FOULMOUTHING AFRICA IS IN CNN’S FABRIC
When in 2015 CNN referred to Kenya as a ‘Hotbed of Terror‘ ahead of a visit by President Obama to Nairobi, advertising revenues from the continent almost instantly collapsed for the network. Drowing in acid comments from across not just Africa but from the rest of the world too for their midleading headline and covert racist reporting, was their Managing Director and Executive Vice President Tony Maddox compelled to fly to Kenya and deliver an apology to President Kenyatta for the uncalled for insult.
Maddox got a suitable dressing down from Kenya’s President who told him: ‘In one stroke, CNN’s description of Kenya as a ‘hotbed of terror’ undermined the sacrifices made by our Kenyan troops, and the value of hundreds of lives lost, and relegated them to nothing. That’s why Kenyans, as expressed by those on Twitter, were so angry. Kenya is nothing like the countries that have real war. There was no reason to portray Kenya in that way‘.

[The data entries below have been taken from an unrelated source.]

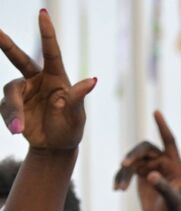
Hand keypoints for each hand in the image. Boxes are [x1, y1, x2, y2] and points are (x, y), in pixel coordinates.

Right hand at [0, 11, 95, 152]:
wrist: (55, 148)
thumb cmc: (70, 129)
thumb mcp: (77, 116)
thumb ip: (78, 98)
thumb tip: (92, 80)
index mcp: (56, 78)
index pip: (52, 52)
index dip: (47, 32)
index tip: (43, 13)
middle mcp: (36, 80)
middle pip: (18, 58)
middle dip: (5, 43)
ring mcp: (22, 91)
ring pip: (10, 93)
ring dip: (14, 111)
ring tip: (19, 128)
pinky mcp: (11, 104)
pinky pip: (6, 109)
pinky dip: (11, 120)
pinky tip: (18, 131)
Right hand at [113, 111, 180, 210]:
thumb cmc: (173, 210)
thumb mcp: (171, 200)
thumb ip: (163, 187)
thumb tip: (150, 175)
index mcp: (175, 164)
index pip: (169, 141)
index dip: (162, 126)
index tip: (156, 112)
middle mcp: (162, 162)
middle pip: (145, 148)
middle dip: (134, 154)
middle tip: (125, 164)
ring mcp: (149, 166)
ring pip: (132, 160)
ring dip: (124, 172)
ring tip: (121, 188)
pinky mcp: (139, 173)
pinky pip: (126, 170)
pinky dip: (121, 178)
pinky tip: (117, 189)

Said Maddox in his response to President Kenyatta : ‘We acknowledge there is a widespread feeling that the report annoyed many, which is why we pulled down the report as soon as we noticed. It wasn’t a deliberate attempt to portray Kenya negatively, it is regrettable and we shouldn’t have done it. There is a world at a war with extremists; we know what a hotbed of terror looks like, and Kenya isn’t one‘
Other similar episodes before and after however seem to have failed to make an impact in the network’s mindset and shift them to a more respectful reporting style, as their latest offensive faux pas shows.
In what is sure to trigger another wave of #SomeoneTellCNN did CNN Africa yesterday tweet – almost as a mouthpiece of Boeing and the FAA which have gone notably silent after their initial blame game became counterproductive – that ‘Ethiopian Airlines was a world-class brand with a great safety record until the flight ET302 crash put its reputation in jeopardy‘.
Reactions were prompt, fast and furious and of the kind of: ‘Lemme correct this headline:
Boeing was a world-class brand with a great safety record until the Ethiopian Airlines flight ET302 crash put its reputation in jeopardy‘.
‘@CNNAfrica let us FIX the headline for you. @flyethiopian is a world class brand with a great safety record until American @BoeingAirplanes almost crash its reputation by selling dangerous airplanes to it’s clients across the globe leading to mass killings of innocent travelers.‘
Other hard hitting responses like ‘I saw this nonsense headline first in @FT. Now @CNNAfrica. And of course @washingtonpost and @nytimes @nytimesworld are not too far off. All paid for by @Boeing @BoeingAirplanes PR money.
The US globalists must accept ONE thing. Their MAX plane is junk. @flyethiopian is GREAT.‘
This nasty episode peddled by an American news network is only bound to further raise anti American sentiment and in particular backfire on the reputation of Boeing and the FAA, both of which are seen to have been in the proverbial bed together before a tsunami of reactions came their way, prompting among other measures a criminal investigation of how the FAA certified the Boeing B737MAX, a aircraft involved in two similar crashes shortly after take off costing 189 and 157 lives respectively.
From across Africa has the CNN reporting prompted a wave of messages in support of Ethiopian Airlines and bookings from around the world continue to pour in, a sign that travellers have seen through the Boeing and FAA smoke screen and concluded for themselves that a faulty aircraft was responsible for the crash and not ET’s safety culture.